Since 2018 alone, NRC assisted approximately more than 600,000 individuals worldwide to register and obtain documents.
We provide information on rights, procedures and remedies; enable legal advice and representation before government entities; support women’s access to documentation; and, in some contexts, make cash transfers complementing these initiatives.
Access to registration and identification is not only often a pre-condition to enjoy rights and basic services, like freedom of movement or access to education, but also to access humanitarian assistance when populations are displaced.
For example, refugee children are often excluded from accessing education because of missing identity-related documentation required for school enrolment or examination eligibility. In crisis situations, not being able to provide a document may result in being denied humanitarian assistance. Displaced persons who cannot produce the required documents may end up excluded from reconstruction efforts and from institutional support aiming at finding solutions to displacement.

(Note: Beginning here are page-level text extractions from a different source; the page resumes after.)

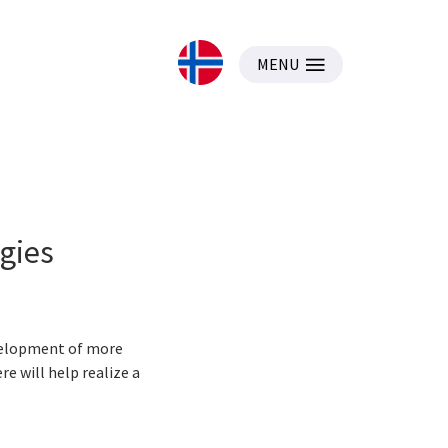
MENU
gies
evelopment of more
e will help realize a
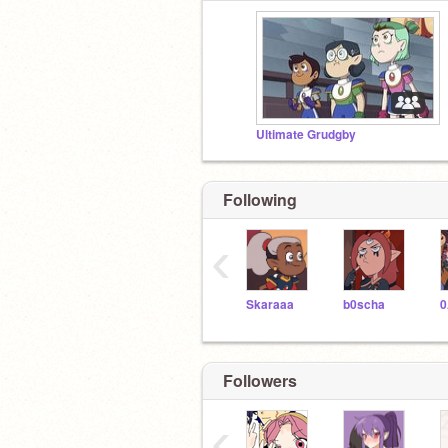
Ultimate Grudgby
Following
‹
Skaraaa
b0scha
0
Followers
‹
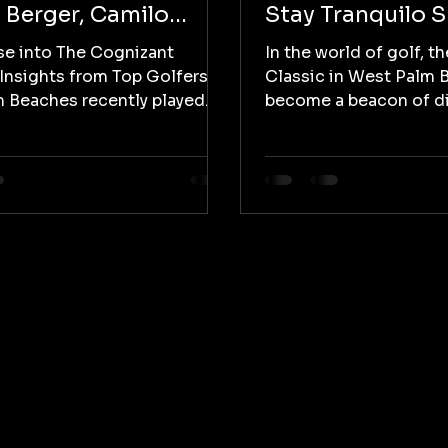
 Berger, Camilo
Stay Tranquilo 
as, Jake Knapp, and
Spotlight on Lat
se into The Cognizant
In the world of golf, t
 Fowler
Representation
 Insights from Top Golfers
Classic in West Palm 
 Beaches recently played
become a beacon of di
The Cognizant Classic,...
inclusivity, with Stay T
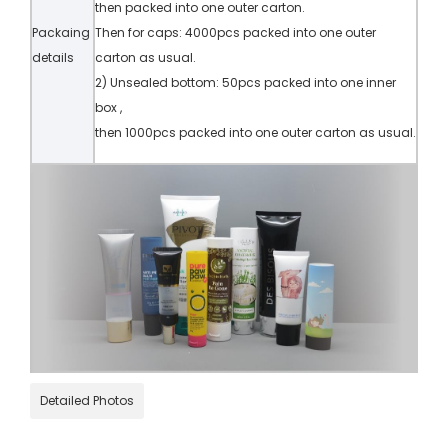
then packed into one outer carton.
Packaing
Then for caps: 4000pcs packed into one outer
details
carton as usual.
2) Unsealed bottom: 50pcs packed into one inner
box ,
then 1000pcs packed into one outer carton as usual.
Detailed Photos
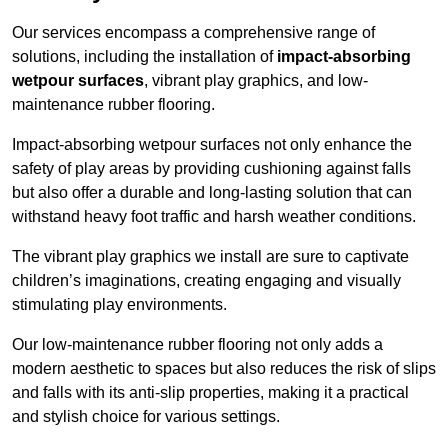
Our services encompass a comprehensive range of
solutions, including the installation of
impact-absorbing
wetpour surfaces
, vibrant play graphics, and low-
maintenance rubber flooring.
Impact-absorbing wetpour surfaces not only enhance the
safety of play areas by providing cushioning against falls
but also offer a durable and long-lasting solution that can
withstand heavy foot traffic and harsh weather conditions.
The vibrant play graphics we install are sure to captivate
children’s imaginations, creating engaging and visually
stimulating play environments.
Our low-maintenance rubber flooring not only adds a
modern aesthetic to spaces but also reduces the risk of slips
and falls with its anti-slip properties, making it a practical
and stylish choice for various settings.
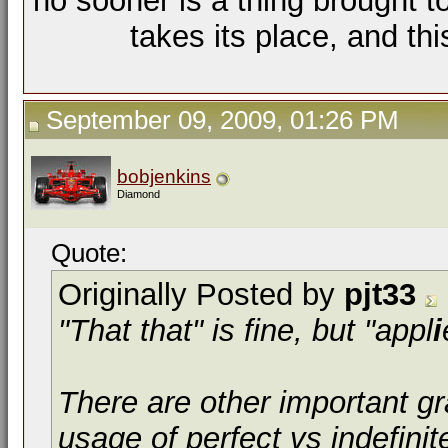
no sooner is a thing brought t
takes its place, and th
September 09, 2009, 01:26 PM
bobjenkins
Diamond
Quote:
Originally Posted by
pjt33
"That that" is fine, but "appl
i
There are other important g
usage of perfect vs indefinit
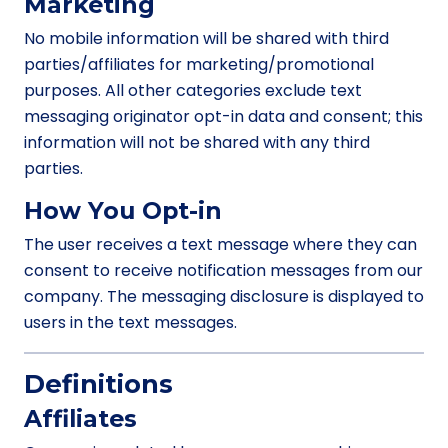
Marketing
No mobile information will be shared with third
parties/affiliates for marketing/promotional
purposes. All other categories exclude text
messaging originator opt-in data and consent; this
information will not be shared with any third
parties.
How You Opt-in
The user receives a text message where they can
consent to receive notification messages from our
company. The messaging disclosure is displayed to
users in the text messages.
Definitions
Affiliates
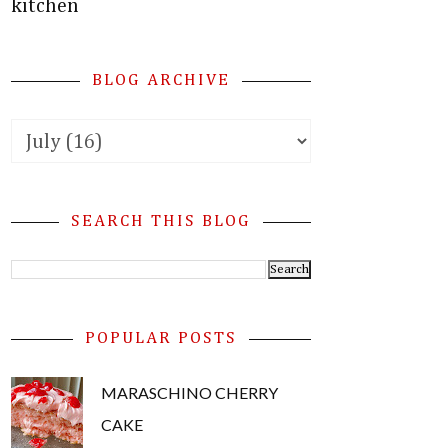
kitchen
BLOG ARCHIVE
SEARCH THIS BLOG
POPULAR POSTS
MARASCHINO CHERRY
CAKE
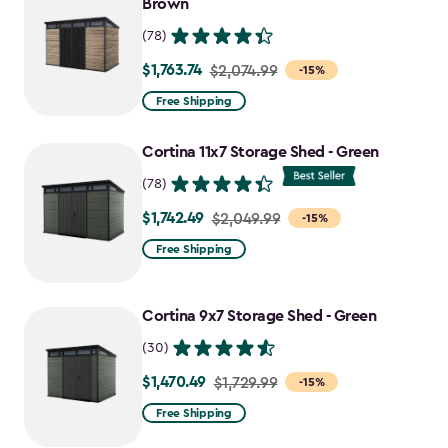
Brown
(78)
$1,763.74
Price
$2,074.99
-15%
from
Free Shipping
$2,074.99
to
Cortina 11x7 Storage Shed - Green
$1,763.74
(78)
$1,742.49
Price
$2,049.99
-15%
from
Free Shipping
$2,049.99
to
Cortina 9x7 Storage Shed - Green
$1,742.49
(30)
$1,470.49
Price
$1,729.99
-15%
from
Free Shipping
$1,729.99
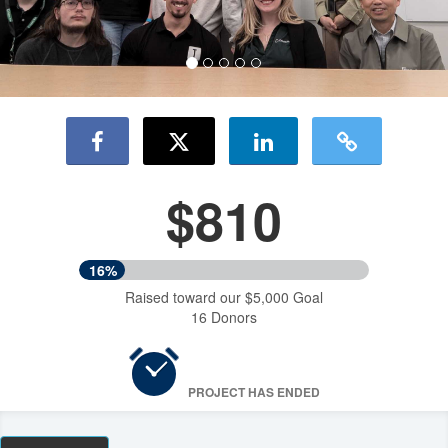
$810
16%
Raised toward our $5,000 Goal
16 Donors
PROJECT HAS ENDED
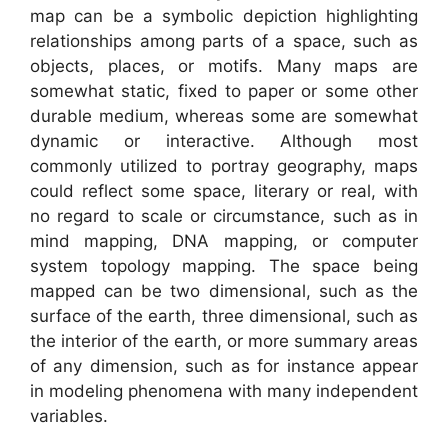
map can be a symbolic depiction highlighting
relationships among parts of a space, such as
objects, places, or motifs. Many maps are
somewhat static, fixed to paper or some other
durable medium, whereas some are somewhat
dynamic or interactive. Although most
commonly utilized to portray geography, maps
could reflect some space, literary or real, with
no regard to scale or circumstance, such as in
mind mapping, DNA mapping, or computer
system topology mapping. The space being
mapped can be two dimensional, such as the
surface of the earth, three dimensional, such as
the interior of the earth, or more summary areas
of any dimension, such as for instance appear
in modeling phenomena with many independent
variables.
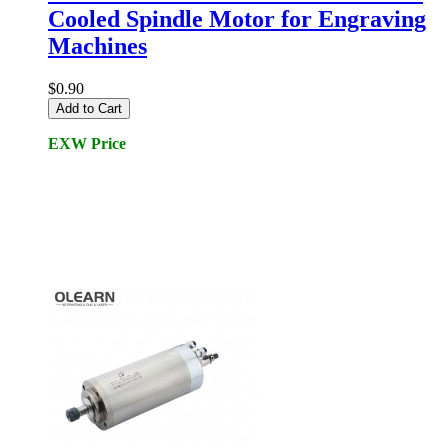
Cooled Spindle Motor for Engraving
Machines
$0.90
Add to Cart
EXW Price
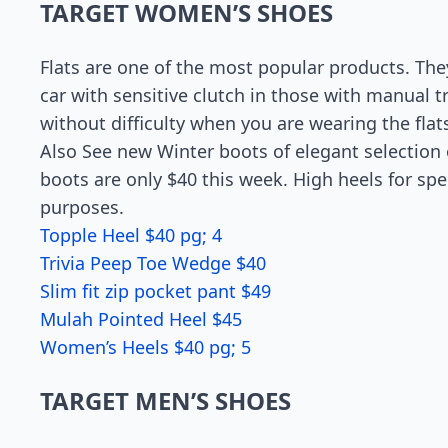
TARGET WOMEN’S SHOES
Flats are one of the most popular products. Th
car with sensitive clutch in those with manual 
without difficulty when you are wearing the fla
Also See new Winter boots of elegant selection o
boots are only $40 this week. High heels for spe
purposes.
Topple Heel $40 pg; 4
Trivia Peep Toe Wedge $40
Slim fit zip pocket pant $49
Mulah Pointed Heel $45
Women’s Heels $40 pg; 5
TARGET MEN’S SHOES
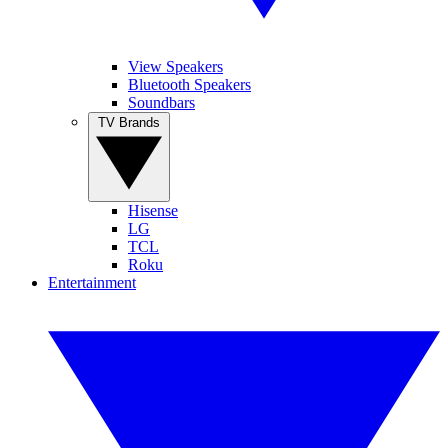
View Speakers
Bluetooth Speakers
Soundbars
TV Brands
Hisense
LG
TCL
Roku
Entertainment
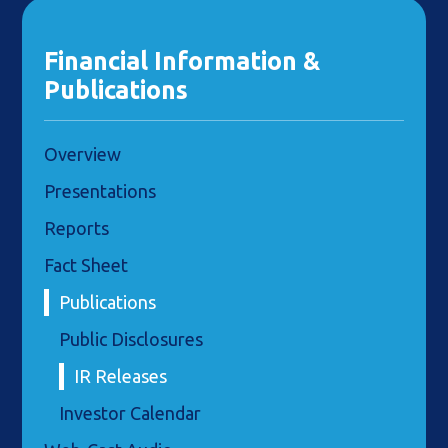
Financial Information &
Publications
Overview
Presentations
Reports
Fact Sheet
Publications
Public Disclosures
IR Releases
Investor Calendar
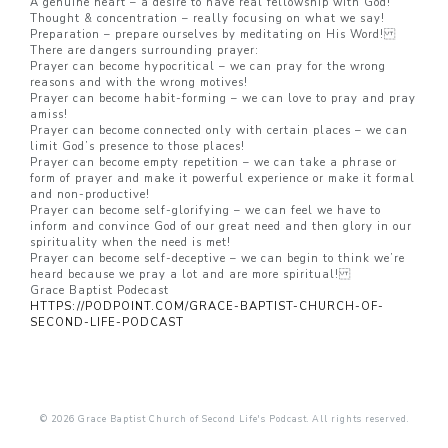
A genuine heart – a desire to have real fellowship with God!
Thought & concentration – really focusing on what we say!
Preparation – prepare ourselves by meditating on His Word!
There are dangers surrounding prayer:
Prayer can become hypocritical – we can pray for the wrong
reasons and with the wrong motives!
Prayer can become habit-forming – we can love to pray and pray
amiss!
Prayer can become connected only with certain places – we can
limit God’s presence to those places!
Prayer can become empty repetition – we can take a phrase or
form of prayer and make it powerful experience or make it formal
and non-productive!
Prayer can become self-glorifying – we can feel we have to
inform and convince God of our great need and then glory in our
spirituality when the need is met!
Prayer can become self-deceptive – we can begin to think we’re
heard because we pray a lot and are more spiritual!
Grace Baptist Podecast
HTTPS://PODPOINT.COM/GRACE-BAPTIST-CHURCH-OF-
SECOND-LIFE-PODCAST
© 2026 Grace Baptist Church of Second Life's Podcast. All rights reserved.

NRC provides services directly to those affected so they can overcome these barriers, but it also aims to contribute to systemic changes by advocating policy changes and building the capacities of authorities so they can fulfil their obligations.
Displaced persons face a diverse mix of legal, bureaucratic and practical obstacles, as well as discriminatory practices. These include unaffordable costs, lack of information about procedures, and discrimination based in law or social practices.
Displaced persons are frequently asked to produce identity documents to obtain other documents or to register their children. Often, they cannot produce such documents because they lost them—or they never had them—and they end up in a vicious circle of being undocumented and lacking registration. These barriers are not unique to displacement contexts, but the specific vulnerabilities of displaced persons make them even more consequential.
There are, however, certain barriers specific to displacement contexts. For example, documents can often only be obtained in the place of origin and displaced persons cannot make the journey because of security concerns, lack of resources or fear of jeopardizing their legal stay in a host country. Also, the destruction of identity and civil registration offices and records as a result of conflict or disaster means that foundational documents are missing.